Despite Washington’s warnings and threats of US sanctions, Turkey started taking delivery of the first S-400s in July 2019. In response, Washington removed Turkey from the F-35 program, in which Ankara was a manufacturer and buyer.

“Turkish actions have continued to run contrary to its responsibilities as a NATO member state, despite its ejection from the F35 joint strike fighter program and the imposition of sanctions. These actions include the proliferation of drones.”

The members of congress said “Turkish drones have been deployed by Azerbaijan over the past year against Armenian civilians in Artsakh, Syria [sic]”; against Kurdish forces that have partnered with the US in the war against Islamic State in Iraq and the Levant (ISIL); and in Libya’s civil war, adding that Turkey has entered into agreements to sell drones to Poland and Pakistan and is discussing the joint production of armed UAVs and anti-drone defense systems with Russia and Pakistan. Turkey has also declared its intention to establish a permanent drone base in occupied Cyprus, which will deploy attack drones from its amphibious assault ships.

Polish Defense Minister Mariusz Blaszczak announced in May that Poland would buy 24 armed drones from Turkey, becoming the first NATO member to buy Turkish-made UAVs.

The Bayraktar TB2 drones, the first of which are due to be delivered next year, will be armed with anti-tank projectiles. Poland will also buy a logistics and training package, said the minister at the time.

Turkish defense technology company Baykar has sold its Bayraktar TB2 armed drones to Azerbaijan, Ukraine, Qatar and Libya. President Recep Tayyip Erdoğan said in March that Saudi Arabia was also interested in buying Turkish drones.

“The potential for these drones to further destabilize flashpoints in the Caucasus, South Asia, the Eastern Mediterranean, the Middle East, and North Africa is too great to ignore. In a recent Wall Street Journal report on Turkey’s program, retired US Army Lieutenant General Mike Nagata said that Turkey’s drones were ‘part of a much larger challenge regarding the future of the relationship between Turkey and the United States and NATO’,” said the congressmen.

They also noted that battlefield evidence from Artsakh confirms that Turkey’s Bayraktar drones contain parts and technology from American firms and US-based affiliates of foreign firms, adding that the continued transfer of such technology appears to violate arms export control laws and run afoul of the CAATSA sanctions that Congress has imposed on Turkey, especially its Savunma Sanayii Baskanligi (SSB) (Turkey’s Presidency of Defense Industries).

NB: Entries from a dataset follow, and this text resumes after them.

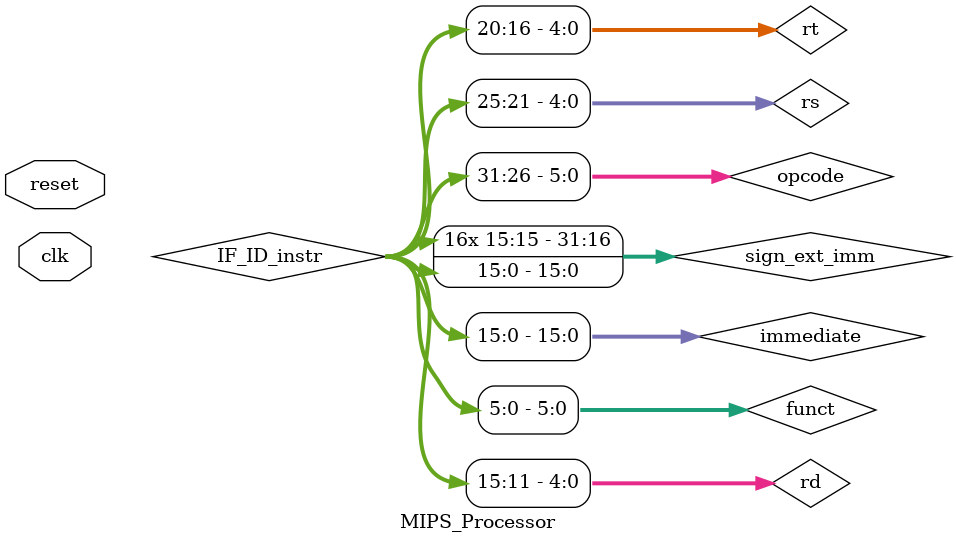
<source format=v>
module MIPS_Processor(
    input clk,
    input reset
);
    // Program Counter
    reg [31:0] PC;
    
    // IF Stage
    wire [31:0] IF_instruction;
    wire [31:0] IF_pc_plus4 = PC + 4;
    
    Instruction_Memory imem(
        .addr(PC),
        .instruction(IF_instruction)
    );
    
    // IF/ID Pipeline Register
    wire [31:0] IF_ID_instr, IF_ID_pc;
    IF_ID if_id_reg(
        .clk(clk),
        .reset(reset),
        .pc_in(IF_pc_plus4),
        .instr_in(IF_instruction),
        .pc_out(IF_ID_pc),
        .instr_out(IF_ID_instr)
    );
    
    // ID Stage: split instruction fields
    wire [5:0] opcode = IF_ID_instr[31:26];
    wire [4:0] rs     = IF_ID_instr[25:21];
    wire [4:0] rt     = IF_ID_instr[20:16];
    wire [4:0] rd     = IF_ID_instr[15:11];
    wire [5:0] funct  = IF_ID_instr[5:0];
    wire [15:0] immediate = IF_ID_instr[15:0];
    wire [31:0] sign_ext_imm = {{16{immediate[15]}}, immediate};
    
    // Control Unit
    wire RegDst, ALUSrc, MemToReg, RegWrite, MemRead, MemWrite, Branch, Jump;
    wire [1:0] ALUOp;
    Control_Unit ctrl(
        .opcode(opcode),
        .RegDst(RegDst),
        .ALUSrc(ALUSrc),
        .MemToReg(MemToReg),
        .RegWrite(RegWrite),
        .MemRead(MemRead),
        .MemWrite(MemWrite),
        .Branch(Branch),
        .Jump(Jump),
        .ALUOp(ALUOp)
    );
    
    // Register File (writes happen in WB stage; note the WB signals are defined later)
    wire [31:0] reg_read_data1, reg_read_data2;
    // WB stage outputs (declared later in MEM/WB)
    wire [4:0] MEM_WB_write_reg;
    wire MEM_WB_RegWrite;
    wire [31:0] MEM_WB_result;
    Register_File rf(
        .clk(clk),
        .RegWrite(MEM_WB_RegWrite),
        .read_reg1(rs),
        .read_reg2(rt),
        .write_reg(MEM_WB_write_reg),
        .write_data(MEM_WB_result),
        .read_data1(reg_read_data1),
        .read_data2(reg_read_data2)
    );
    
    // ID/EX Pipeline Register
    wire ID_EX_RegDst, ID_EX_ALUSrc, ID_EX_MemToReg, ID_EX_RegWrite;
    wire ID_EX_MemRead, ID_EX_MemWrite, ID_EX_Branch;
    wire [1:0] ID_EX_ALUOp;
    wire [31:0] ID_EX_pc, ID_EX_read_data1, ID_EX_read_data2, ID_EX_sign_ext_imm;
    wire [4:0] ID_EX_rs, ID_EX_rt, ID_EX_rd;
    wire [5:0] ID_EX_funct;
    ID_EX id_ex_reg(
        .clk(clk),
        .reset(reset),
        .RegDst(RegDst),
        .ALUSrc(ALUSrc),
        .MemToReg(MemToReg),
        .RegWrite(RegWrite),
        .MemRead(MemRead),
        .MemWrite(MemWrite),
        .Branch(Branch),
        .ALUOp(ALUOp),
        .pc_in(IF_ID_pc),
        .read_data1(reg_read_data1),
        .read_data2(reg_read_data2),
        .sign_ext_imm(sign_ext_imm),
        .rs(rs),
        .rt(rt),
        .rd(rd),
        .funct(funct),
        .RegDst_out(ID_EX_RegDst),
        .ALUSrc_out(ID_EX_ALUSrc),
        .MemToReg_out(ID_EX_MemToReg),
        .RegWrite_out(ID_EX_RegWrite),
        .MemRead_out(ID_EX_MemRead),
        .MemWrite_out(ID_EX_MemWrite),
        .Branch_out(ID_EX_Branch),
        .ALUOp_out(ID_EX_ALUOp),
        .pc_out(ID_EX_pc),
        .read_data1_out(ID_EX_read_data1),
        .read_data2_out(ID_EX_read_data2),
        .sign_ext_imm_out(ID_EX_sign_ext_imm),
        .rs_out(ID_EX_rs),
        .rt_out(ID_EX_rt),
        .rd_out(ID_EX_rd),
        .funct_out(ID_EX_funct)
    );
    
    // EX Stage:
    // Select second ALU operand based on ALUSrc.
    wire [31:0] alu_operand2 = ID_EX_ALUSrc ? ID_EX_sign_ext_imm : ID_EX_read_data2;
    
    // ALU Control
    wire [3:0] ALUControl;
    ALU_Control alu_ctrl(
        .ALUOp(ID_EX_ALUOp),
        .funct(ID_EX_funct),
        .ALUControl(ALUControl)
    );
    
    // ALU computes result (for simplicity no forwarding multiplexers are inserted here)
    wire [31:0] alu_result;
    wire alu_zero;
    ALU alu(
        .A(ID_EX_read_data1),
        .B(alu_operand2),
        .ALUControl(ALUControl),
        .Result(alu_result),
        .Zero(alu_zero)
    );
    
    // Determine destination register in EX stage
    wire [4:0] ex_write_reg = ID_EX_RegDst ? ID_EX_rd : ID_EX_rt;
    
    // Compute branch target address
    wire [31:0] branch_target = ID_EX_pc + (ID_EX_sign_ext_imm << 2);
    
    // EX/MEM Pipeline Register
    wire EX_MEM_MemToReg, EX_MEM_RegWrite, EX_MEM_MemRead, EX_MEM_MemWrite, EX_MEM_Branch;
    wire [31:0] EX_MEM_branch_target, EX_MEM_alu_result, EX_MEM_read_data2;
    wire [4:0] EX_MEM_write_reg;
    EX_MEM ex_mem_reg(
        .clk(clk),
        .reset(reset),
        .MemToReg(ID_EX_MemToReg),
        .RegWrite(ID_EX_RegWrite),
        .MemRead(ID_EX_MemRead),
        .MemWrite(ID_EX_MemWrite),
        .Branch(ID_EX_Branch),
        .branch_target(branch_target),
        .Zero(alu_zero),
        .alu_result(alu_result),
        .read_data2(ID_EX_read_data2),
        .write_reg(ex_write_reg),
        .MemToReg_out(EX_MEM_MemToReg),
        .RegWrite_out(EX_MEM_RegWrite),
        .MemRead_out(EX_MEM_MemRead),
        .MemWrite_out(EX_MEM_MemWrite),
        .Branch_out(EX_MEM_Branch),
        .branch_target_out(EX_MEM_branch_target),
        .Zero_out(), // not used further
        .alu_result_out(EX_MEM_alu_result),
        .read_data2_out(EX_MEM_read_data2),
        .write_reg_out(EX_MEM_write_reg)
    );
    
    // MEM Stage: Data Memory access
    wire [31:0] dmem_read_data;
    Data_Memory dmem(
        .clk(clk),
        .MemWrite(EX_MEM_MemWrite),
        .MemRead(EX_MEM_MemRead),
        .addr(EX_MEM_alu_result),
        .write_data(EX_MEM_read_data2),
        .read_data(dmem_read_data)
    );
    
    // MEM/WB Pipeline Register
    wire MEM_WB_MemToReg;
    wire [31:0] MEM_WB_read_data, MEM_WB_alu_result;
    
    MEM_WB mem_wb_reg(
        .clk(clk),
        .reset(reset),
        .MemToReg(EX_MEM_MemToReg),
        .RegWrite(EX_MEM_RegWrite),
        .read_data(dmem_read_data),
        .alu_result(EX_MEM_alu_result),
        .write_reg(EX_MEM_write_reg),
        .MemToReg_out(MEM_WB_MemToReg),
        .RegWrite_out(MEM_WB_RegWrite), // Uses the earlier declaration.
        .read_data_out(MEM_WB_read_data),
        .alu_result_out(MEM_WB_alu_result),
        .write_reg_out(MEM_WB_write_reg)
    );
    
    // WB Stage: Choose between memory data and ALU result
    assign MEM_WB_result = MEM_WB_MemToReg ? MEM_WB_read_data : MEM_WB_alu_result;
    
    // PC update logic (simplified: if branch taken or jump then update PC, else pc+4)
    always @(posedge clk) begin
        if(reset)
            PC <= 32'd0;
        else begin
            if(EX_MEM_Branch && alu_zero)
                PC <= EX_MEM_branch_target;
            else if(Jump)
                PC <= {IF_ID_pc[31:28], IF_ID_instr[25:0], 2'b00};
            else
                PC <= IF_pc_plus4;
        end
    end
endmodule
</source>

According to a statement from the US State Department in April, Turkey’s SSB, along with its chief and three other senior officials working within it, would be sanctioned by the US CAATSA beginning on April 7.

The sanctions Washington imposed on NATO ally Turkey on Dec. 14 include a ban on all US export licenses and authorizations to the country’s SSB as well as asset freezes and visa restrictions against four SSB officials as punishment for Ankara’s purchase of the Russian-made missile defense system.

The SBB is a civil institution established by the Turkish government that manages the country’s defense industry and supply of military technology.

The members of congress also requested a briefing from the Department of State that details potential ramifications of Turkish drone proliferation, employment and sales; whether or not Turkey is developing UAV’s with materials or technologies that would be in violation of currently imposed sanctions; and whether Turkey’s actions constitute yet another violation of NATO rules and bylaws.

“We further urge an immediate suspension of any export permits for US drone technology to Turkey pending a State Department review,” they said in the letter.